Question

$ABC$ is an equilateral triangle of sides $a$. The value of \[\overrightarrow {AB} \cdot \overrightarrow {BC} + \overrightarrow {BC} \cdot \overrightarrow {CA} + \overrightarrow {CA} \cdot \overrightarrow {AB} \] is equal to
(A) $\dfrac{{3{a^2}}}{2}$
(B) $3{a^2}$
(C) $ - \dfrac{{3{a^2}}}{2}$
(D) None of these

Answer 1

Hint: We have to calculate the value of \[\overrightarrow {AB} \cdot \overrightarrow {BC} + \overrightarrow {BC} \cdot \overrightarrow {CA} + \overrightarrow {CA} \cdot \overrightarrow {AB} \] where $AB$, $BC$ and $CA$ are the sides of an equilateral triangle \[ABC\]. First of all we have to find the dot product of two adjacent sides. We have studied in chapter “vector” that the dot product of two vectors $\overrightarrow X $ and $\overrightarrow Y $is \[\overrightarrow {X} \overrightarrow{Y} = |X||Y|\cos \theta \]. Since the given triangle is an equilateral triangle, the angle between the two sides is ${60^ \circ }$. Then we can find the dot product of two adjacent sides and then add them to get the required value.

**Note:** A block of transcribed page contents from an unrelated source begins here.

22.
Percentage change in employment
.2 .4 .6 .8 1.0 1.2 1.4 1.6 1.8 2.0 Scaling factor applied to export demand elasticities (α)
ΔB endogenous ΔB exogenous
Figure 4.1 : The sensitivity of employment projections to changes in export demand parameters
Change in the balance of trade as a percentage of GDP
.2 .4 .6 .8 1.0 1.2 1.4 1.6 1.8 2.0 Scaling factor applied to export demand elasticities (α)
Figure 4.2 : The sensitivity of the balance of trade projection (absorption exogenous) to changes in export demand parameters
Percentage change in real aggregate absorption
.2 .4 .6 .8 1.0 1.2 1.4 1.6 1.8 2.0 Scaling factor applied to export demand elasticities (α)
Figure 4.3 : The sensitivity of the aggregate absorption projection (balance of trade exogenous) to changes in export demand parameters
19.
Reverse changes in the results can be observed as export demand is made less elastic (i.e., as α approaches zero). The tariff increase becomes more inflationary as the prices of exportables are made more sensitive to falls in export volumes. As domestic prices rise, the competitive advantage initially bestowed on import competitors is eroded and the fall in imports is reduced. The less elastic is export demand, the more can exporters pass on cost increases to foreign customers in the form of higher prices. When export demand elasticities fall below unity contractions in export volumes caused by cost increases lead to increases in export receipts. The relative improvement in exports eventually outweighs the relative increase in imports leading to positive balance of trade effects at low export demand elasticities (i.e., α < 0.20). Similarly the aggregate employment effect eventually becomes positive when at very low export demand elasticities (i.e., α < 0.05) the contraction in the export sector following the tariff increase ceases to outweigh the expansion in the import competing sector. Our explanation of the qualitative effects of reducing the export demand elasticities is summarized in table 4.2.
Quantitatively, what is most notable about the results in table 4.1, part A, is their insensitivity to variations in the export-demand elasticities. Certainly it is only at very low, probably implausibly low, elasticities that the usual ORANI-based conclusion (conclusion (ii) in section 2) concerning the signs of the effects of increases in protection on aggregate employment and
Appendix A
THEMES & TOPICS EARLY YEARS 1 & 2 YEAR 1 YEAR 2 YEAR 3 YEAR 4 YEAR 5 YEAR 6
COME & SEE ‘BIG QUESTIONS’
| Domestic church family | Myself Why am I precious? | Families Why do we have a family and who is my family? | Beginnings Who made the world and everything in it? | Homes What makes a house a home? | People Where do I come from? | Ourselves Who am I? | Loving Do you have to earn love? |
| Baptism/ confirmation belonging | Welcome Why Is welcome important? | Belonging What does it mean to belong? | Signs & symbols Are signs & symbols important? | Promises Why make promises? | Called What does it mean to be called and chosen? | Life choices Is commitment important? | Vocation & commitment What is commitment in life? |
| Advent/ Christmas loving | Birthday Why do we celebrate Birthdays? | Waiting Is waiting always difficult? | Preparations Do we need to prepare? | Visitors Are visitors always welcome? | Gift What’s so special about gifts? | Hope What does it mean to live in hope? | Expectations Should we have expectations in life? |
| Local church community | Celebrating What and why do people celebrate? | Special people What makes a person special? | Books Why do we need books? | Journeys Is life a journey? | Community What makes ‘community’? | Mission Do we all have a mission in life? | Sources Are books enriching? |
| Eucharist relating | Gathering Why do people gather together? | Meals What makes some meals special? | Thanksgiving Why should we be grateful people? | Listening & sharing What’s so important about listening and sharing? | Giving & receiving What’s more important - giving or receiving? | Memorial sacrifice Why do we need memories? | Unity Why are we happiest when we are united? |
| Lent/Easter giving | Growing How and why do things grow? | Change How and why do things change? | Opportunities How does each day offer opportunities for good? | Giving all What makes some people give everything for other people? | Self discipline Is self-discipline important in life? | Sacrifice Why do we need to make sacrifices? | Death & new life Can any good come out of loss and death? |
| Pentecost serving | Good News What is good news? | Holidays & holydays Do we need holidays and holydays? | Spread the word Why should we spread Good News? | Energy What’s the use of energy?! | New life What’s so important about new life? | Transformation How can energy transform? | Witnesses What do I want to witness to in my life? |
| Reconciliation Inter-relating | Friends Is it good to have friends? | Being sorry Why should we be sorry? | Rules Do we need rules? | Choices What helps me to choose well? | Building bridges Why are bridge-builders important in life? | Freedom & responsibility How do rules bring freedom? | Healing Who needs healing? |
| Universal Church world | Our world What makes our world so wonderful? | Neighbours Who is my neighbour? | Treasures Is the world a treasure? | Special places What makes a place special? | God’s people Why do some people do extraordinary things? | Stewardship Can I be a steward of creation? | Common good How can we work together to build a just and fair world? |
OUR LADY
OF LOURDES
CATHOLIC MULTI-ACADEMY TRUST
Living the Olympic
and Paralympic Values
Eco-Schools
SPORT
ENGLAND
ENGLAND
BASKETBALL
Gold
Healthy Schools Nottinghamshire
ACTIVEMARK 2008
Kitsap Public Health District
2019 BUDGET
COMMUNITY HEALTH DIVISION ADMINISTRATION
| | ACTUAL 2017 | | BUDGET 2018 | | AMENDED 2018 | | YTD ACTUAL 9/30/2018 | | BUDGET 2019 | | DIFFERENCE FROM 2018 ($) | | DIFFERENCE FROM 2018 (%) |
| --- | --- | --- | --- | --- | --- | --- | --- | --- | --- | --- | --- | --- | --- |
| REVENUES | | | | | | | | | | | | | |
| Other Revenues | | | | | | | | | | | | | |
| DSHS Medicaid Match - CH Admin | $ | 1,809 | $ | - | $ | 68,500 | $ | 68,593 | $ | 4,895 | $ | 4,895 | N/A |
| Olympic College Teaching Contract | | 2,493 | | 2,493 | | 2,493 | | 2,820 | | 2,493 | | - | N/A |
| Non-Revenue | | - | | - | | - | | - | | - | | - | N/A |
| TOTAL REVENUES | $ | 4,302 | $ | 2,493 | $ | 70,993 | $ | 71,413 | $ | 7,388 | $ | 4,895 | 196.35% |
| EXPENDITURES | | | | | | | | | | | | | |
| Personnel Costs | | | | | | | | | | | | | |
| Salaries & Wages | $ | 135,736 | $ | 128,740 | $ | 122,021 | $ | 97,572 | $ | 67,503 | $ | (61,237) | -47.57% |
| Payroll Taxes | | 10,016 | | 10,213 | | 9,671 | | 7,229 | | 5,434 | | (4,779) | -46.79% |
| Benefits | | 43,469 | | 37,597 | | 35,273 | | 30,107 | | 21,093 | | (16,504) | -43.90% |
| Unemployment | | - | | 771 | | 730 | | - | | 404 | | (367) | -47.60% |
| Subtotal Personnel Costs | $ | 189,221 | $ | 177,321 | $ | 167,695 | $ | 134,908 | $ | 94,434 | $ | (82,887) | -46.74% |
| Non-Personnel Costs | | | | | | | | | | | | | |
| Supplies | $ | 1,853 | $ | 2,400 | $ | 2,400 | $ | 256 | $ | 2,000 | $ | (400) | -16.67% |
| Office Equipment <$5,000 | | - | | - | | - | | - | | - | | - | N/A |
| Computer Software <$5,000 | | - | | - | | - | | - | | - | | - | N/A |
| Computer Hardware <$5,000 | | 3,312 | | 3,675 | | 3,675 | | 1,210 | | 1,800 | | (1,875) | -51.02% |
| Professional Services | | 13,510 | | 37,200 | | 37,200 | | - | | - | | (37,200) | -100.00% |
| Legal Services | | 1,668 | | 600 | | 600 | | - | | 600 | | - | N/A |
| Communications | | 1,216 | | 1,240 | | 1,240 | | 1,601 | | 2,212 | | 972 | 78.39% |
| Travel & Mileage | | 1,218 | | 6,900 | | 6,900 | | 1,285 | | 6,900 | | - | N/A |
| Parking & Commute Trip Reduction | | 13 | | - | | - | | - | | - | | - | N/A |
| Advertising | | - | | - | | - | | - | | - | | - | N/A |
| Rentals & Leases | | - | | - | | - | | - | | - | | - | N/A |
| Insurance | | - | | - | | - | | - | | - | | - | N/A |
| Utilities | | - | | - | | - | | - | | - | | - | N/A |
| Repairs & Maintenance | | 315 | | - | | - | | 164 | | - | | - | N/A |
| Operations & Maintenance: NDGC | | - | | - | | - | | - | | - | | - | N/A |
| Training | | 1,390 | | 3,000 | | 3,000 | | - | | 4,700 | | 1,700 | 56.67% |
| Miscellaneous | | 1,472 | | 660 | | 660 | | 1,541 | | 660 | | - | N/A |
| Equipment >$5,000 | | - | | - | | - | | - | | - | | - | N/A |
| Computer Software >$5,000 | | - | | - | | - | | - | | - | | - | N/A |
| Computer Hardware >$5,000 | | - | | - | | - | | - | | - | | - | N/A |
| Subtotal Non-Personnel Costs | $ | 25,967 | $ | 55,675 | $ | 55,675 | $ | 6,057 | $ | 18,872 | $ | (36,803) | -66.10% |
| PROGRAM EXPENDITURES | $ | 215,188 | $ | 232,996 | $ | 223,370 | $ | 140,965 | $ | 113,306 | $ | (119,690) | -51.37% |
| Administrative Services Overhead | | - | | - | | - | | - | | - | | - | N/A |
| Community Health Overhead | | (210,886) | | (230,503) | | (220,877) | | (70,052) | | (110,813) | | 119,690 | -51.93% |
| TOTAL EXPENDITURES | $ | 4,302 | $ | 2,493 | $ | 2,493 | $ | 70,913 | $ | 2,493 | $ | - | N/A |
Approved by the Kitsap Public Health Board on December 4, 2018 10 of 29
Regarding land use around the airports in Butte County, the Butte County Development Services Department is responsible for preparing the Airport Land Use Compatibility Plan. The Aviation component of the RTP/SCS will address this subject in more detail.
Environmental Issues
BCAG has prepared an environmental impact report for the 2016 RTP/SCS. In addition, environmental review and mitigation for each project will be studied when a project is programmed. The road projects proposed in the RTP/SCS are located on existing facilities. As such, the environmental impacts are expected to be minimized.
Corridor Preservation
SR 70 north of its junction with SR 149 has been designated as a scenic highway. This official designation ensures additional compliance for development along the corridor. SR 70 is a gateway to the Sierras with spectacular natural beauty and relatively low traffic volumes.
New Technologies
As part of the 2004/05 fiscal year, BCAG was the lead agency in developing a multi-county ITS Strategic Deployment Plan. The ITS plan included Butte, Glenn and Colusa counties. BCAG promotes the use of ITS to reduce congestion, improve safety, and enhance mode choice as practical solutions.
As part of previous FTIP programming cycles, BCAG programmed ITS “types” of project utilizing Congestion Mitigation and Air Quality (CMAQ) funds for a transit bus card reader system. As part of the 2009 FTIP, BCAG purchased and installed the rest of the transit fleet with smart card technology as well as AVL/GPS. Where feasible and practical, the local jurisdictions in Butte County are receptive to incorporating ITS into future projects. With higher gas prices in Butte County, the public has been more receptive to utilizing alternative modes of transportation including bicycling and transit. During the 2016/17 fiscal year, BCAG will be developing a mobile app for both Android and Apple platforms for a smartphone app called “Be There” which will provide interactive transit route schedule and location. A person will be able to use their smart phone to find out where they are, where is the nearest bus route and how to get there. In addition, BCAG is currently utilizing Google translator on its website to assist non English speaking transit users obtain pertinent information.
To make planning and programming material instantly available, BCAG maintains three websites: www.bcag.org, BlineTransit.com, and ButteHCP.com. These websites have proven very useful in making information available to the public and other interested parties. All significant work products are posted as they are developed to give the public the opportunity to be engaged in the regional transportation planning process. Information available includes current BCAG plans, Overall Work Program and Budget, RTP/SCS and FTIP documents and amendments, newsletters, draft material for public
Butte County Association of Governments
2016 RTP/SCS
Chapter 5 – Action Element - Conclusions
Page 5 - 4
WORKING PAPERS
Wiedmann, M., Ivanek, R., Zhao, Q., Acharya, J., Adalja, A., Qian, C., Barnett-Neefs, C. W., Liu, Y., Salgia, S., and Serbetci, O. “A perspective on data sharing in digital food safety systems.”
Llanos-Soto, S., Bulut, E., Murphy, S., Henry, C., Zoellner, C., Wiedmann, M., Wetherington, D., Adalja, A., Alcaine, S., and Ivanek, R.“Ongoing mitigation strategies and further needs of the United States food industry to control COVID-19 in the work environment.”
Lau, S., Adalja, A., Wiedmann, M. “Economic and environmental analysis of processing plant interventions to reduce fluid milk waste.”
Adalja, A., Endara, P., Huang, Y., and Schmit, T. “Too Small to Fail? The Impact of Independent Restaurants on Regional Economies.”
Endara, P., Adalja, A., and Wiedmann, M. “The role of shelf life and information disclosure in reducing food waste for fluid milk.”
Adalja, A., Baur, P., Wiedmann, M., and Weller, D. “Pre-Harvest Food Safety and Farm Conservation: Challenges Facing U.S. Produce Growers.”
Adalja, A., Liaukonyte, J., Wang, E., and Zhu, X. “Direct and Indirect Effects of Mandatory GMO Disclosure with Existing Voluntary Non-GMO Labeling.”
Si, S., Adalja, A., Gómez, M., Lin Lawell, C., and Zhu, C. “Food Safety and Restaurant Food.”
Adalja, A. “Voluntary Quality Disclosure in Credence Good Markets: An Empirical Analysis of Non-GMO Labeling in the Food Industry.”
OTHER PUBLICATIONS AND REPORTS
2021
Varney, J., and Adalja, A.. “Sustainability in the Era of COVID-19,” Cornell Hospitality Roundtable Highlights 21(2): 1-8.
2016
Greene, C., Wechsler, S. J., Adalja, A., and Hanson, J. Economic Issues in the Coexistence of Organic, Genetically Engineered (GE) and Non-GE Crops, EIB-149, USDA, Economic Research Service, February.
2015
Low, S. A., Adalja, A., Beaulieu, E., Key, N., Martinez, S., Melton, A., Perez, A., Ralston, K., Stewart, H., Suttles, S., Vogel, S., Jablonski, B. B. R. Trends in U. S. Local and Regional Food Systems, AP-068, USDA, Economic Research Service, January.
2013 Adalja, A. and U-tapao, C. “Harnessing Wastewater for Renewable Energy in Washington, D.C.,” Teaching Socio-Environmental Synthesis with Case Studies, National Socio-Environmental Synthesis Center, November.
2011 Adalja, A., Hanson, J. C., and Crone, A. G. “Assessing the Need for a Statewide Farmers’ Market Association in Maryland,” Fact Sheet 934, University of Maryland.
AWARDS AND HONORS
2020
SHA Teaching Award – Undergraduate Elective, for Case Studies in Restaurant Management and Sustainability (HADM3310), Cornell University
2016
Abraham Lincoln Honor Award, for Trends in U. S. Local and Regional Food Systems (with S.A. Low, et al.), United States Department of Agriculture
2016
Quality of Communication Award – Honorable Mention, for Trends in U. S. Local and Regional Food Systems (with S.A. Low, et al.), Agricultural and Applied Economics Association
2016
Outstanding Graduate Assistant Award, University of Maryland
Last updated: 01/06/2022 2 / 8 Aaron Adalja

Complete step by step solution:Here, the given triangle is an equilateral triangle and we have to find the value of \[\overrightarrow {AB} \cdot \overrightarrow {BC} + \overrightarrow {BC} \cdot \overrightarrow {CA} + \overrightarrow {CA} \cdot \overrightarrow {AB} \].
It is clearly visible that we have to find the dot product of two adjacent sides. We also know that each angle of the equilateral triangle is equal and of ${60^ \circ }$ each.
Now, find the value of \[A{B’}B{C’}\] by using the formula of dot products of two vectors.
\[\overrightarrow {AB} \cdot \overrightarrow {BC} = \overrightarrow {|AB|} |\overrightarrow {BC|} \cos {60^ \circ }\]
It is given that the sides of the equilateral triangle is $a$. And $\left| {\overrightarrow {AB} } \right|$,$\left| {\overrightarrow {BC} } \right|$ are the length of sides and $\cos {60^ \circ } = \dfrac{1}{2}$.
\[\overrightarrow {AB} \cdot \overrightarrow {BC} = \frac{1}{2}{a^2}\]
Similarly,
\[\overrightarrow {BC} \cdot \overrightarrow {CA} = \overrightarrow {|BC|} |\overrightarrow {CA|} \cos {60^ \circ }\]
Similarly,
\[\overrightarrow {CA} \cdot \overrightarrow {AB} = \overrightarrow {|CA|} |\overrightarrow {AB|} \cos {60^ \circ }\]
Now, all these terms to get the value of \[\overrightarrow {AB} \cdot \overrightarrow {BC} + \overrightarrow {BC} \cdot \overrightarrow {CA} + \overrightarrow {CA} \cdot \overrightarrow {AB} \].
$ = \dfrac{1}{2}{a^2} + \dfrac{1}{2}{a^2} + \dfrac{1}{2}{a^2}$
$ = \dfrac{3}{2}{a^2}$
Thus, the required value of is $\dfrac{3}{2}{a^2}$.

Hence, option (A) is correct.

Note: Similar concept is applied if we have to calculate the value of $\overrightarrow {AB} \times \overrightarrow {BC} + \overrightarrow {BC} \times \overrightarrow {CA} + \overrightarrow {CA} \times \overrightarrow {AB} $ remaining all condition is same as above. In spite of the dot product of two adjacent sides we have to find the cross product. The formula for the magnitude of cross product as $\left| {\overrightarrow {AB} \times \overrightarrow {BC} } \right| = \left| {\overrightarrow {AB} } \right|\left| {\overrightarrow {BC} } \right|\sin \theta $ . And all other steps are the same as above.